Life isn’t supposed to be rushed. Nor is writing. I’ll just keep telling myself these words over and over again to prevent the muse from screaming and kicking in the background.

#Enough or Not Enough

It’s never going to be good enough. I’m never going to be good enough. People will judge me, and criticize me, mostly I will be hard on myself, bringing myself down, so down, my life won’t mean anything until I achieve absolute perfection. Writing, composing, living…My stories aren’t good enough. My life isn’t good enough. I’m never satisfied. I always want more.

Because instant gratification taught me how to get a quick fix every time I felt unsure about something, I forgot to learn patience. I forgot to take the time to take the time. I built up resentments – at the world – and mostly at myself, but for what end?

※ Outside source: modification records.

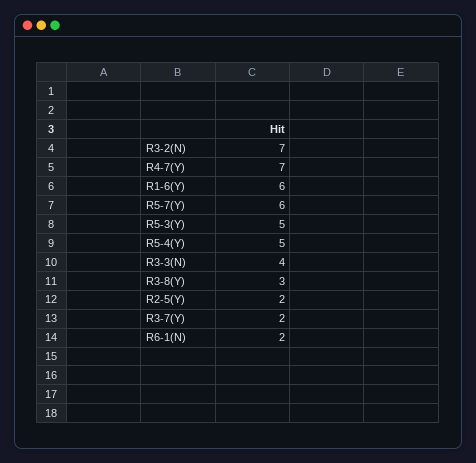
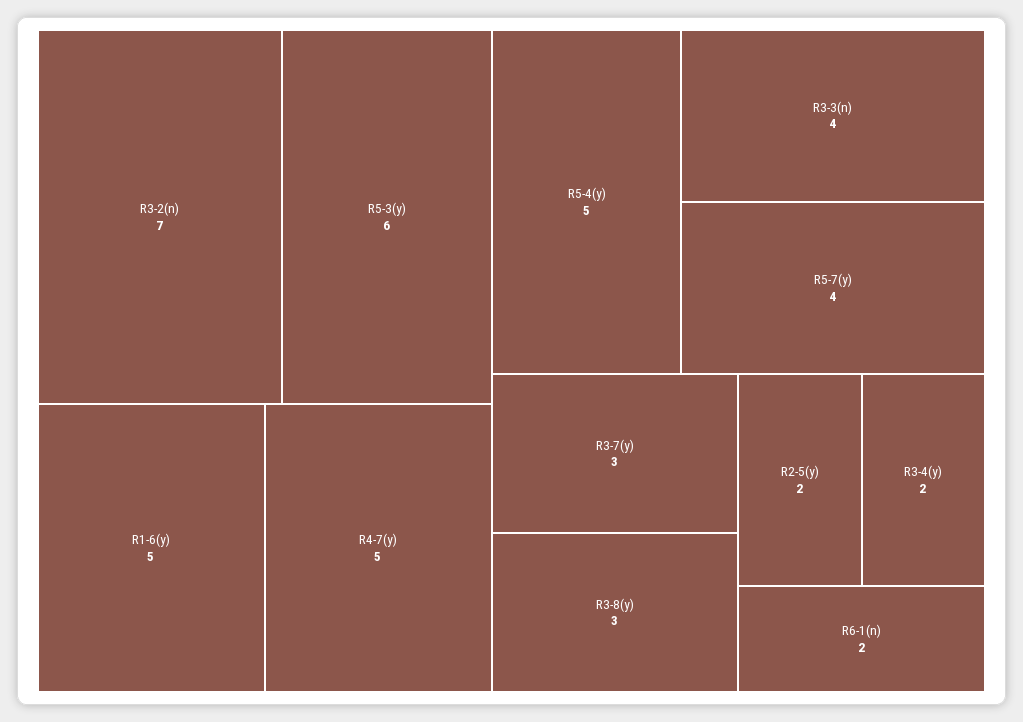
  {
    "R3-2(N)": 7,
-   "R4-7(Y)": 7,
+   "R4-7(Y)": 5,
-   "R1-6(Y)": 6,
+   "R1-6(Y)": 5,
-   "R5-7(Y)": 6,
+   "R5-7(Y)": 4,
-   "R5-3(Y)": 5,
+   "R5-3(Y)": 6,
    "R5-4(Y)": 5,
    "R3-3(N)": 4,
    "R3-8(Y)": 3,
    "R2-5(Y)": 2,
-   "R3-7(Y)": 2,
+   "R3-7(Y)": 3,
-   "R6-1(N)": 2
+   "R6-1(N)": 2,
+   "R3-4(y)": 2
  }

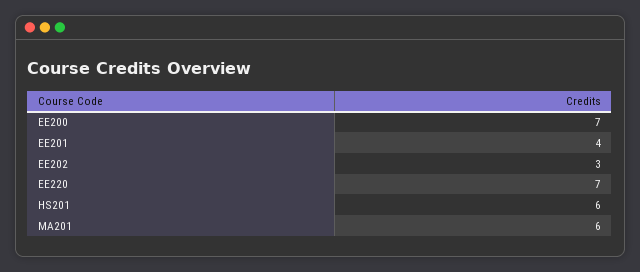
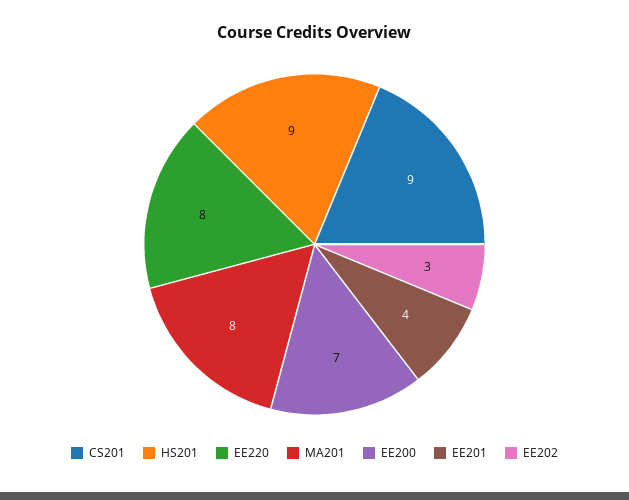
  {
    "EE200": 7,
    "EE201": 4,
    "EE202": 3,
-   "EE220": 7,
+   "EE220": 8,
-   "HS201": 6,
+   "HS201": 9,
-   "MA201": 6
+   "MA201": 8,
+   "CS201": 9
  }

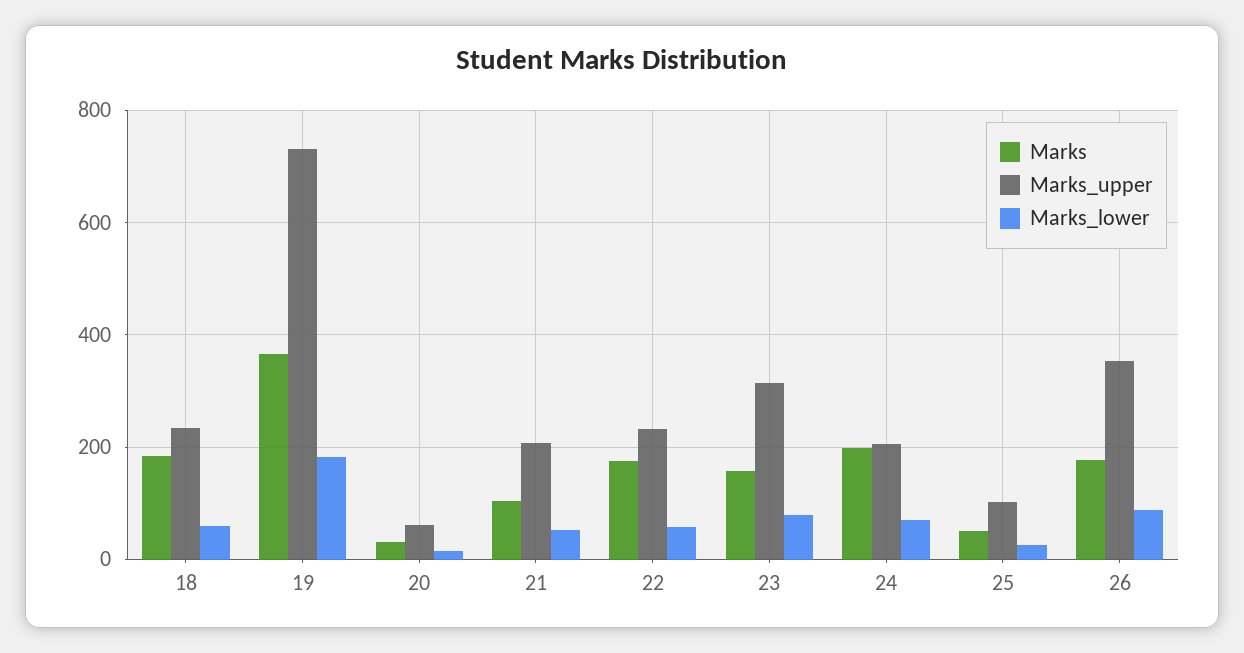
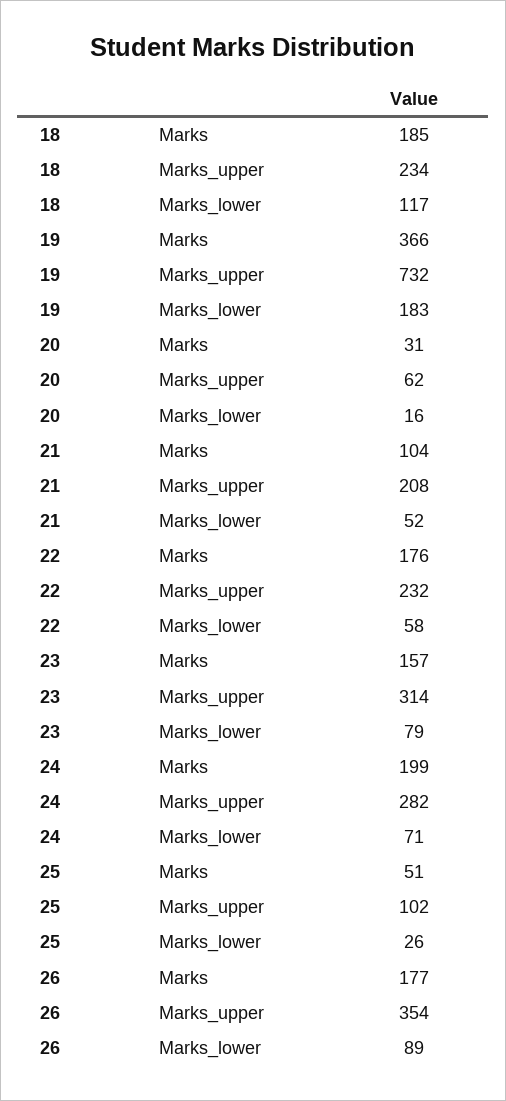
  {
    "Marks": {
      "18": 185,
      "19": 366,
      "20": 31,
      "21": 104,
      "22": 176,
      "23": 157,
      "24": 199,
      "25": 51,
      "26": 177
    },
    "Marks_upper": {
      "18": 234,
      "19": 732,
      "20": 62,
      "21": 208,
      "22": 232,
      "23": 314,
-     "24": 200,
+     "24": 282,
      "25": 102,
      "26": 354
    },
    "Marks_lower": {
-     "18": 60,
+     "18": 117,
      "19": 183,
      "20": 16,
      "21": 52,
      "22": 58,
      "23": 79,
      "24": 71,
      "25": 26,
      "26": 89
    }
  }

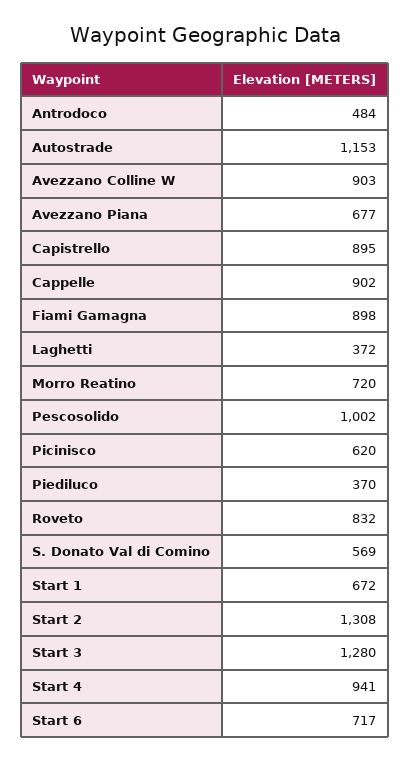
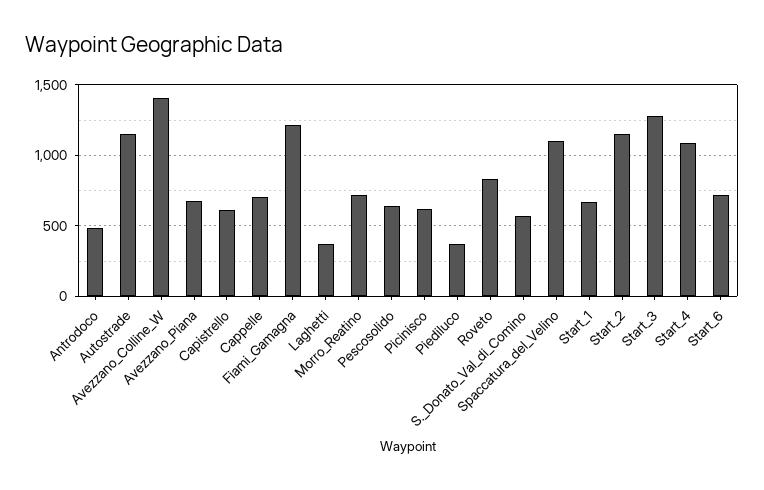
  {
    "Antrodoco": 484,
    "Autostrade": 1153,
-   "Avezzano Colline W": 903,
+   "Avezzano Colline W": 1400,
    "Avezzano Piana": 677,
-   "Capistrello": 895,
+   "Capistrello": 600,
-   "Cappelle": 902,
+   "Cappelle": 700,
-   "Fiami Gamagna": 898,
+   "Fiami Gamagna": 1200,
    "Laghetti": 372,
    "Morro Reatino": 720,
-   "Pescosolido": 1002,
+   "Pescosolido": 650,
    "Picinisco": 620,
    "Piediluco": 370,
    "Roveto": 832,
    "S. Donato Val di Comino": 569,
    "Start 1": 672,
-   "Start 2": 1308,
+   "Start 2": 1150,
    "Start 3": 1280,
-   "Start 4": 941,
+   "Start 4": 1100,
-   "Start 6": 717
+   "Start 6": 717,
+   "Spaccatura_del_Velino": 1100
  }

I remember the days where I was writing poetry on my notepad, and I thought the world was dark because my world was dark. This darkness engulfed every one of my dreams, pushing me to dwell deeper into a realm filled with angst and sadness. I was not satisfied with who I was. I hated myself, thought I was stupid, ugly, unworthy of attention and love. Because I thought I wasn’t good enough. I compared myself to others, thought they were better than me when really, they weren’t. Schoolmates were jealous of me. I never understood why. How could people envy me if I wasn’t good enough?

The image I projected wasn’t the image I had of myself. People saw me as a smart, outgoing girl, and I posed a threat. I saw myself as an outcast and a freak. Teenagehood worsened my darkest feelings of shame and guilt. I didn’t fit in. I didn’t know how to be popular. I didn’t know how to be liked.

I competed against myself. Changed my image, transformed the awkwardness into confidence. Yet again, I stood behind a wall of smoke. I lied, pretended I could be someone I wasn’t. I never liked people. I never liked going to parties and hanging out at clubs, high on drugs, tripping in my own world of fear. There wasn’t a moment in my life where I didn’t ask myself why I was doing the things I was doing. No one cared how much I could drink besides me. No one cared how hard I fought but me.

Because I always thought I wasn’t good enough. I could always do better. As I continue my journey writing stories, I take a good look at myself and wonder how good my storytelling truly is. But at this point, I don’t care. I have something to say, and I say it. Words come out, and carry a message. If only one person reads my stories, and understands my message, then my job is done.

Art isn’t about fame. It’s about doing what you love. I could be very successful making money off selling my books, not having a day job anymore, but would I truly be happy? I’d be happy writing all day. I wouldn’t be happy to be in the spotlight every single moment of my life. The stuff I say isn’t for everyone. I’m not unique in the sense many people have gone through tough times and made it. I’m not unique in the sense many people are addicts, and depend on substances to escape from reality. I’m not unique in the sense my writing carries a message many others have carried throughout the centuries.

But I’m unique because I’m me. And despite thinking I’m not good enough, I am good enough for me. I am loved – because I love me. The little girl with short hair and glasses sitting in a corner, writing on her notepad about death, is still by my side, When I look at her, I smile. That little girl is brave. That little girl is a fighter. That little girl has crossed an ocean to make her dreams come true, and she never let anyone break her spirit.

Because enough is relative. Enough is never quantified. There’s no scale of enough. Today, I look at myself and thank God for everything: the good, the bad and the ugly. No one is more perfect than me. No one is less imperfect than me. I am a writer, a woman, a little girl with dreams. And that innocence will never be tainted by self-loathing, self-depreciation and hatred.

Today, enough is garbage. And love is everything.